A escolha de Eugênio é o ponto de tensão que sustenta o enredo, ambientado em Porto Alegre. Não à toa, a natureza local serve de ferramenta para a constituição linguística do mistério que perpassa a trama. “O sol da tarde doura os campos. O açude reluz ao pé do bosquete de eucaliptos. Mas Eugênio só enxerga os seus pensamentos.” A riqueza imagética alcançada por Erico ocasionou a adaptação do romance para os cinemas em 1947.
A première mundial de Mirad los lírios del campo, filme do diretor argentino Ernesto Arancibia, foi um acontecimento na noite porto-alegrense. A atriz Silvana Roth, que encarnou o papel de Olívia, visitou a capital do Rio Grande do Sul, onde apreciou, ao lado de Erico, a natureza misteriosa descrita no livro. Em reportagem para a Revista do Globo, o jornalista José Amádio documentou o encontro entre a atriz e o escritor. “Não acredito que em nenhuma outra parte do mundo haja uma tão grande riqueza de verdes. Veja bem: esta paisagem não aniquila, não abafa, não ofusca como a paisagem do Rio, não tem nada de cartão-postal, é doce, amiga e não cria problemas”, declarou Erico.

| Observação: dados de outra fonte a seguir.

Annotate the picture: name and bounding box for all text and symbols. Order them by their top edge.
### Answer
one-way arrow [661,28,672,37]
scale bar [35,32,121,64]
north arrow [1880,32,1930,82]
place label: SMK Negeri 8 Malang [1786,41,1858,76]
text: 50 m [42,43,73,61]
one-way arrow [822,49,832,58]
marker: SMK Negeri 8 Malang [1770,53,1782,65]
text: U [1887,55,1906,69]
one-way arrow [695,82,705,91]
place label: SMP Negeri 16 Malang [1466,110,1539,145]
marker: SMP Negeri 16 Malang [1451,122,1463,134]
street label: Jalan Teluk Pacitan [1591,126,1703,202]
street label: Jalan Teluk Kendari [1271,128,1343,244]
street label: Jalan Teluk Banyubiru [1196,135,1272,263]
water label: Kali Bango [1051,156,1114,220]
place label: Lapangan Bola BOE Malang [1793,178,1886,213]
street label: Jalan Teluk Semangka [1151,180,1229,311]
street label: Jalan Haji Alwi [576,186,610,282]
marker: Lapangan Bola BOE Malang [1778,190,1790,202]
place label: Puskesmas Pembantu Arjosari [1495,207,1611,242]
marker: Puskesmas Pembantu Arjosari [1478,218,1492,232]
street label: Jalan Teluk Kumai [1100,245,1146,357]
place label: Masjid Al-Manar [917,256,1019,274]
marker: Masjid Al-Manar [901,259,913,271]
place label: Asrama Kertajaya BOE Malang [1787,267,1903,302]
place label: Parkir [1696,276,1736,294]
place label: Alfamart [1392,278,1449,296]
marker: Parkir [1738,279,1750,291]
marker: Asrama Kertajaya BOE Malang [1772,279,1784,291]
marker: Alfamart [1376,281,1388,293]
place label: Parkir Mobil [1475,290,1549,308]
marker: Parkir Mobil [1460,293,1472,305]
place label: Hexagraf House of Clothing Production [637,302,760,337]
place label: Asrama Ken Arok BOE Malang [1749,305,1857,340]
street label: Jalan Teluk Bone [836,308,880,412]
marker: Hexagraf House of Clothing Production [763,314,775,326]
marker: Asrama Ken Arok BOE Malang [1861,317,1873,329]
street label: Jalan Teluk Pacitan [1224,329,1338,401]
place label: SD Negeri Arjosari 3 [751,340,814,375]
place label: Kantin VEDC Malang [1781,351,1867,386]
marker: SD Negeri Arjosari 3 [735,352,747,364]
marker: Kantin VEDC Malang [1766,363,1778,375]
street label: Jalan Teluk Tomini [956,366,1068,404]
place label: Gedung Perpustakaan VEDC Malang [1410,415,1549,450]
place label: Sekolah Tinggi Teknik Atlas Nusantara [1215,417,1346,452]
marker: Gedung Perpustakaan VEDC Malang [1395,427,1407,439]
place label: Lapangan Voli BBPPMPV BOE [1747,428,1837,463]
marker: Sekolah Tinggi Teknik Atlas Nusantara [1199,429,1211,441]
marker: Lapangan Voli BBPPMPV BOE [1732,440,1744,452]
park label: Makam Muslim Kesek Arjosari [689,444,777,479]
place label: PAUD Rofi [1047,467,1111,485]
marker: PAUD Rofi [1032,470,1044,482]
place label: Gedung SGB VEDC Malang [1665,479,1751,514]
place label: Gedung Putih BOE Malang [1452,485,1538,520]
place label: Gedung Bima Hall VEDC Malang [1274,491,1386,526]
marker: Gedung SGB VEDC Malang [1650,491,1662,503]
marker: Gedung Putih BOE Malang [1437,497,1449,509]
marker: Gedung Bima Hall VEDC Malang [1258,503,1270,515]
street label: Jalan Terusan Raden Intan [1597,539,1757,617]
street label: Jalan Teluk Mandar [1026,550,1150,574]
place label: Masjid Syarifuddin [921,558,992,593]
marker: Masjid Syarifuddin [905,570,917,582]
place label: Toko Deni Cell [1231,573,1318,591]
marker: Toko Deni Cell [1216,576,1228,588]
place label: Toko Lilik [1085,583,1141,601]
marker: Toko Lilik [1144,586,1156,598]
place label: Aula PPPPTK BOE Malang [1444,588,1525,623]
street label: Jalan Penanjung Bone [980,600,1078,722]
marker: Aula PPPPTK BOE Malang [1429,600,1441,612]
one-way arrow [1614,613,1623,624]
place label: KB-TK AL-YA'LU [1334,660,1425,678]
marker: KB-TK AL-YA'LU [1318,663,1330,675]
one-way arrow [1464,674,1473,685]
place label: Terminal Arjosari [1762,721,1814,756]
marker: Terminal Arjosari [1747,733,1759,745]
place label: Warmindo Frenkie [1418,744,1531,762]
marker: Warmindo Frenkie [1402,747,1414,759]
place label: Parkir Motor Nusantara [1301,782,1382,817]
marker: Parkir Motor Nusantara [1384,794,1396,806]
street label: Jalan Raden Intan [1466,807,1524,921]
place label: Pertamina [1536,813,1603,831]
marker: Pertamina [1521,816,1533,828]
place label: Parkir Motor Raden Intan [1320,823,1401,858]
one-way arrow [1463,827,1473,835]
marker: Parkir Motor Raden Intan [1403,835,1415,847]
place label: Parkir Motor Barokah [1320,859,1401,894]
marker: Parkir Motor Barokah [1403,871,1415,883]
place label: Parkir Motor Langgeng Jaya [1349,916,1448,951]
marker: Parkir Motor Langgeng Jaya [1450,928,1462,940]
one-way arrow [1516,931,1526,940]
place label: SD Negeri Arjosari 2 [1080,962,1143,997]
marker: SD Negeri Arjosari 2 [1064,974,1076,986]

Impressionada com a personagem, Roth disse que desconfiava já ter estado em Porto Alegre anteriormente, porque se sentia em casa. “Claro! Você viveu aqui, aqui se formou, aqui amou Eugênio, aqui o regenerou e aqui morreu. Quer ir ao cemitério ver a sua sepultura?”, respondeu o criador de Olívia. No dia anterior à visita, Erico já se mostrava emocionado. “Encontro-me pela primeira vez na minha carreira de contador de histórias numa situação singular. Um dia escrevi um romance a cuja heroína dei o nome de Olívia. Imaginei para ela um corpo e principalmente uma alma. (...) Agora estou me preparando para ir ao aeroporto esperar a encarnação da minha personagem...”.
A reportagem de Amádio registrou o furor da noite no cinema Marabá. Duas horas antes da exibição, a sala já estava abarrotada. Enquanto Roth recebia cumprimentos de personalidades no camarim, a multidão subia nas poltronas, na tentativa de avistar a estrela ítalo-argentina. Ao final da sessão, Roth deixou sua mão impressa no cimento, para eternizar a visita a Porto Alegre. A película de Arancibia não seria a única adaptação audiovisual de Olhai os lírios do campo. Em 1980, a atriz Nívea Maria fez o papel de Olívia na telenovela homônima veiculada pela Rede Globo, na faixa das dezoito horas, o que aumentou ainda mais a popularidade da história.
Não se nega a riqueza imagética de Olhai os lírios do campo, mas, sob o aspecto estrutural, o romance, alicerçado em fundamento trágico, pode ser considerado uma ópera às avessas. Dividida em duas partes, a narrativa prevê a catástrofe desde a primeira página, quando Eugênio recebe uma ligação da enfermeira irmã Isolda, do hospital Metropolitano, informando que Olívia se encontrava em fase terminal. Tão logo recebida a notícia, o personagem enfrenta “a canseira duma longa corrida desabalada”. Chama depressa Honório, o chofer, e cai na estrada dentro da noite veloz. Na primeira parte do livro, a noite fria não tem fim. Ao final de todos os capítulos, a narrativa estaca em parágrafos em que o autor, no fluxo de consciência de Eugênio, demonstra dominar ritmo e melodia das orações. “A luz da tarde é doce e tristonha. O gado pasta nos campos, um quero-quero solta o seu grito estridente, um cachorro late longe.”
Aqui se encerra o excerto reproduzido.